Bart Williams

Personal information
- Full name: Bart Williams
- Born: 12 January 1976 (age 50) Australia

Playing information
- Position: Hooker
Club
| Years | Team | Pld | T | G | FG | P |
| 1996–97 | South Sydney | 9 | 1 | 0 | 0 | 4 |
| 1998 | London Broncos | 8 | 1 | 0 | 0 | 4 |
|  | Total | 17 | 2 | 0 | 0 | 8 |
- As of 16 Jul 2021

= Bart Williams (rugby league) =

Australian rugby league footballer

Bart Williams is an Australian former professional rugby league footballer who played in the 1990s. He played for the London Broncos.

==Playing career==
===Schoolboys===
Bart Williams played 2 schoolboy tests against the Junior Kiwi team in 1994. In 1994, the Schoolboys hosted, and defeated, the touring Junior Kiwis.
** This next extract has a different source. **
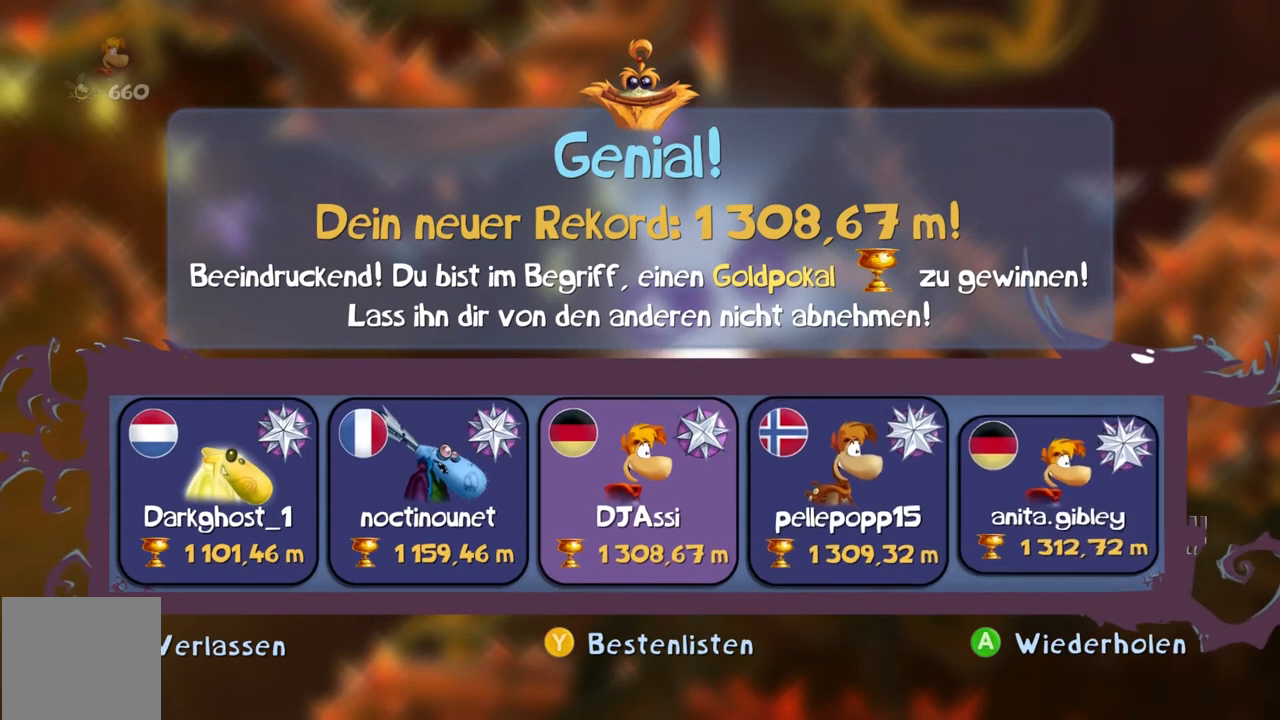
{"buttons": ["B", "Y"], "left_stick": "center", "events": [[67, "DPAD_RIGHT", "down"], [200, "DPAD_RIGHT", "up"]]}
This marked the first appearance of a then 15-year-old Owen Craigie, who would represent the Schoolboys a record three times in 1994, 1995 and 1996. Future Australian internationals Brett Kimmorley, Ben Ikin and Luke Priddis were also in the side.

===South Sydney===
Represented South Sydney RLFC 1995–1997. The South Sydney Rabbitohs (often called Souths and The Bunnies) are a professional Australian rugby league team based in Redfern, a suburb of inner-southern Sydney, New South Wales.[3] They participate in the National Rugby League (NRL) premiership and are one of nine existing teams from the state capital.

===London Broncos===
In 1998, as part of rugby league's "on the road" scheme London Broncos played Bradford Bulls at Tynecastle in Edinburgh in front of over 22,000 fans.

Success continued in 1998 with a first appearance in the Challenge Cup semi-finals, losing to Wigan. Head coach Tony Currie left the club at the end of the 1998 Super League season and was replaced by Dan Stains.